• **Given instruction**
Recast every line in the rows below as a JSON list of strings, one string per line, leaving out any blank lines.

• **Records to use**
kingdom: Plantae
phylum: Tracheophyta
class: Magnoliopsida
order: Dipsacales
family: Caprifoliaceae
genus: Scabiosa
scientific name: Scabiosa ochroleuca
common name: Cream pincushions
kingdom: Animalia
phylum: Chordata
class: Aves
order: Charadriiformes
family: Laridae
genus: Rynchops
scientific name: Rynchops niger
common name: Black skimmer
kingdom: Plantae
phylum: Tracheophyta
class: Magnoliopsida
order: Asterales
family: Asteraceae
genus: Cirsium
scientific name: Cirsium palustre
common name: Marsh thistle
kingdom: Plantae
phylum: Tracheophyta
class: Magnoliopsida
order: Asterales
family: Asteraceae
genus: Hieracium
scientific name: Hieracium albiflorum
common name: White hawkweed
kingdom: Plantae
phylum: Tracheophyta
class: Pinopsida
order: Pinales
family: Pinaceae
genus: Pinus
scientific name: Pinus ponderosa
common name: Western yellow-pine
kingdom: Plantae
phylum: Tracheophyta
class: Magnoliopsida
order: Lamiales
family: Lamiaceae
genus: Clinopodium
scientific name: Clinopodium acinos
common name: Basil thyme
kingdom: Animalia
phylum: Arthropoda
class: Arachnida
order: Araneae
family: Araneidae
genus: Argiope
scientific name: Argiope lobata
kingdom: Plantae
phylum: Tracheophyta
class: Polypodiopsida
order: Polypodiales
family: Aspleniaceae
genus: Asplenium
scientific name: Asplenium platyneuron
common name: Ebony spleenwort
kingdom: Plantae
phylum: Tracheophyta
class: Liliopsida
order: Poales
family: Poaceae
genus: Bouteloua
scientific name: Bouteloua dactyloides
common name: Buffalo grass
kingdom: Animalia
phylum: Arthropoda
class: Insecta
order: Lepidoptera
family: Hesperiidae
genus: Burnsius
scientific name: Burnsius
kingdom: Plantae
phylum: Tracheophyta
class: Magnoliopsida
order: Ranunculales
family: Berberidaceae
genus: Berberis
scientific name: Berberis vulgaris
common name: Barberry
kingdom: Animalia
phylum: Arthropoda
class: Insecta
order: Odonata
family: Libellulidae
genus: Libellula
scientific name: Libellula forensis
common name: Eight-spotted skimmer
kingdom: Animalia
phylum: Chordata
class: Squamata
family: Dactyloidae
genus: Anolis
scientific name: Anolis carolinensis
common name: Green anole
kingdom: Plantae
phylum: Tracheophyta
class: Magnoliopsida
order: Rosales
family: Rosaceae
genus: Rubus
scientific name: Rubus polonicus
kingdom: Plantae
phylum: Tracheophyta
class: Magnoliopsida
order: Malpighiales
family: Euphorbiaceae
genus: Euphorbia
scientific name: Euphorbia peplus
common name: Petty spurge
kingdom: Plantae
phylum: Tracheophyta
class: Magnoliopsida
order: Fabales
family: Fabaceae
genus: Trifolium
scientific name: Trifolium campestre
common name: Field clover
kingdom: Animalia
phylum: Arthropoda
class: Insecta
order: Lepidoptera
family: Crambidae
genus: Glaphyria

• **Output of the exercise**
[
  "kingdom: Plantae",
  "phylum: Tracheophyta",
  "class: Magnoliopsida",
  "order: Dipsacales",
  "family: Caprifoliaceae",
  "genus: Scabiosa",
  "scientific name: Scabiosa ochroleuca",
  "common name: Cream pincushions",
  "kingdom: Animalia",
  "phylum: Chordata",
  "class: Aves",
  "order: Charadriiformes",
  "family: Laridae",
  "genus: Rynchops",
  "scientific name: Rynchops niger",
  "common name: Black skimmer",
  "kingdom: Plantae",
  "phylum: Tracheophyta",
  "class: Magnoliopsida",
  "order: Asterales",
  "family: Asteraceae",
  "genus: Cirsium",
  "scientific name: Cirsium palustre",
  "common name: Marsh thistle",
  "kingdom: Plantae",
  "phylum: Tracheophyta",
  "class: Magnoliopsida",
  "order: Asterales",
  "family: Asteraceae",
  "genus: Hieracium",
  "scientific name: Hieracium albiflorum",
  "common name: White hawkweed",
  "kingdom: Plantae",
  "phylum: Tracheophyta",
  "class: Pinopsida",
  "order: Pinales",
  "family: Pinaceae",
  "genus: Pinus",
  "scientific name: Pinus ponderosa",
  "common name: Western yellow-pine",
  "kingdom: Plantae",
  "phylum: Tracheophyta",
  "class: Magnoliopsida",
  "order: Lamiales",
  "family: Lamiaceae",
  "genus: Clinopodium",
  "scientific name: Clinopodium acinos",
  "common name: Basil thyme",
  "kingdom: Animalia",
  "phylum: Arthropoda",
  "class: Arachnida",
  "order: Araneae",
  "family: Araneidae",
  "genus: Argiope",
  "scientific name: Argiope lobata",
  "kingdom: Plantae",
  "phylum: Tracheophyta",
  "class: Polypodiopsida",
  "order: Polypodiales",
  "family: Aspleniaceae",
  "genus: Asplenium",
  "scientific name: Asplenium platyneuron",
  "common name: Ebony spleenwort",
  "kingdom: Plantae",
  "phylum: Tracheophyta",
  "class: Liliopsida",
  "order: Poales",
  "family: Poaceae",
  "genus: Bouteloua",
  "scientific name: Bouteloua dactyloides",
  "common name: Buffalo grass",
  "kingdom: Animalia",
  "phylum: Arthropoda",
  "class: Insecta",
  "order: Lepidoptera",
  "family: Hesperiidae",
  "genus: Burnsius",
  "scientific name: Burnsius",
  "kingdom: Plantae",
  "phylum: Tracheophyta",
  "class: Magnoliopsida",
  "order: Ranunculales",
  "family: Berberidaceae",
  "genus: Berberis",
  "scientific name: Berberis vulgaris",
  "common name: Barberry",
  "kingdom: Animalia",
  "phylum: Arthropoda",
  "class: Insecta",
  "order: Odonata",
  "family: Libellulidae",
  "genus: Libellula",
  "scientific name: Libellula forensis",
  "common name: Eight-spotted skimmer",
  "kingdom: Animalia",
  "phylum: Chordata",
  "class: Squamata",
  "family: Dactyloidae",
  "genus: Anolis",
  "scientific name: Anolis carolinensis",
  "common name: Green anole",
  "kingdom: Plantae",
  "phylum: Tracheophyta",
  "class: Magnoliopsida",
  "order: Rosales",
  "family: Rosaceae",
  "genus: Rubus",
  "scientific name: Rubus polonicus",
  "kingdom: Plantae",
  "phylum: Tracheophyta",
  "class: Magnoliopsida",
  "order: Malpighiales",
  "family: Euphorbiaceae",
  "genus: Euphorbia",
  "scientific name: Euphorbia peplus",
  "common name: Petty spurge",
  "kingdom: Plantae",
  "phylum: Tracheophyta",
  "class: Magnoliopsida",
  "order: Fabales",
  "family: Fabaceae",
  "genus: Trifolium",
  "scientific name: Trifolium campestre",
  "common name: Field clover",
  "kingdom: Animalia",
  "phylum: Arthropoda",
  "class: Insecta",
  "order: Lepidoptera",
  "family: Crambidae",
  "genus: Glaphyria"
]